Patrick Clawson, deputy director of the Washington Institute for Near East Policy, said the United States would publicly push for a tougher Security Council resolution threatening Iran with sanctions if it continues to enrich uranium. But he said Washington would likely go along with European negotiators who want a measure requiring stepped-up inspections for Iran's nuclear facilities.

The International Atomic Energy Agency, which with its director Mohamed ElBaradei earned the Nobel Peace Prize last year, has had inspectors in Iran for three years.

But the IAEA said its work has raised many questions requiring tougher inspections. ElBaradei was scheduled to meet with Iranian officials in Tehran on Friday, and Rice called him Wednesday and urged him to take a tough stance.

Anthony Cordesman, a defense analyst at the Center for Strategic and International Studies in Washington, said U.S. and Iranian leaders appear to be trying to rattle each other with a war of words.

"Both the claims of the Iranian president that Iran had made a major breakthrough and President Bush's responding statement that Iran would not be allowed to acquire the technology to build a nuclear weapon seemed to be little more than vacuous political posturing," Cordesman said.

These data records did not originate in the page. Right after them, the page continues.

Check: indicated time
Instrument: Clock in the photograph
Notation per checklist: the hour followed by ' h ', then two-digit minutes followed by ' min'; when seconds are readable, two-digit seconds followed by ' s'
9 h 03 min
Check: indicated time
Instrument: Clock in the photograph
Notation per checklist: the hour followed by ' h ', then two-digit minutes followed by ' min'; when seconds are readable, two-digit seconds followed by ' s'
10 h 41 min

Clawson agrees with Cirincione's assessment that there is still time for a diplomatic solution, but he says the window of opportunity might be closing.

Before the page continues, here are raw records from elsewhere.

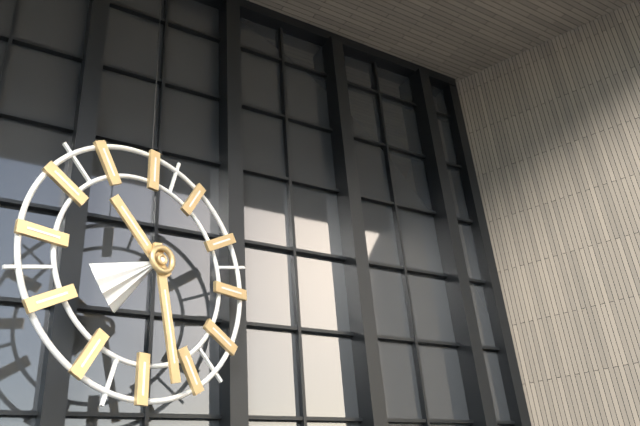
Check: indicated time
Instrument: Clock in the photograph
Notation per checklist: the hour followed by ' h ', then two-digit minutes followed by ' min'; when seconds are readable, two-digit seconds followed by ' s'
10 h 28 min
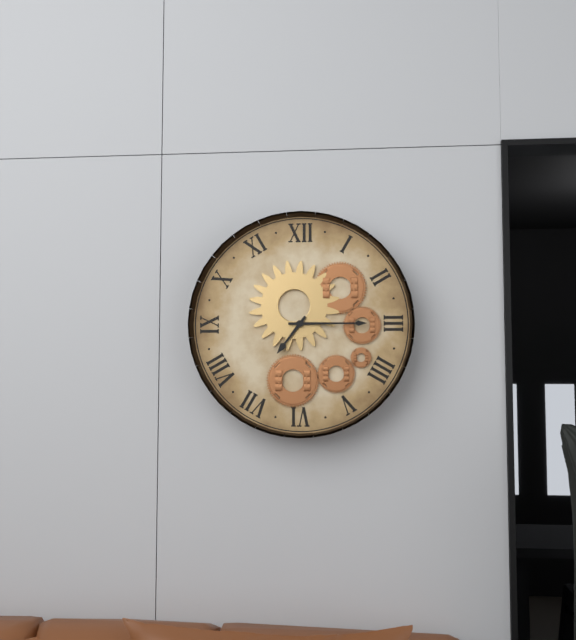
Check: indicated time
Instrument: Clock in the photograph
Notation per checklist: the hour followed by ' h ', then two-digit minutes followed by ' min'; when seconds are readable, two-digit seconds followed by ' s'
7 h 15 min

"We're at the stage where diplomacy could resolve this with a little bit of luck and a little bit of hard work and a lot of cooperation from the allies," Clawson said. "But if it doesn't, we're going to be in a big problem real fast."

Cirincione said the United States should meet Iran's request for bilateral negotiations - in addition to the multilateral talks of the last three years led by the European Union and Russia - while Clawson thinks direct U.S.-Iranian talks would be a bad idea.

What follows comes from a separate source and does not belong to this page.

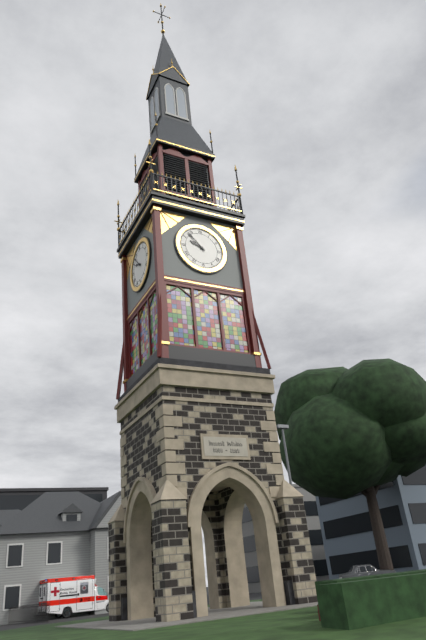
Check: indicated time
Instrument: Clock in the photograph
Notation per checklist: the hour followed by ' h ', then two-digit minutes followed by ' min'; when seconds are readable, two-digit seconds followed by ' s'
9 h 53 min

And while Cirincione believes "there is no military option" that wouldn't have devastating impact on U.S. security, Clawson is amused by the current alarm bells over possible Pentagon planning for such action.

"The same people who complained that we weren't prepared for the follow-up to the Iraq invasion are now complaining that we are preparing for the follow-up in Iran," he said.

Cirincione said the current impasse over Iran proves that Bush's gamble in Iraq was a failure.

"The Iraq invasion was supposed to send a message to Iran," he said. "Well, guess what - they got the opposite message. Instead of moving slower (toward nuclear weapons), they raced faster."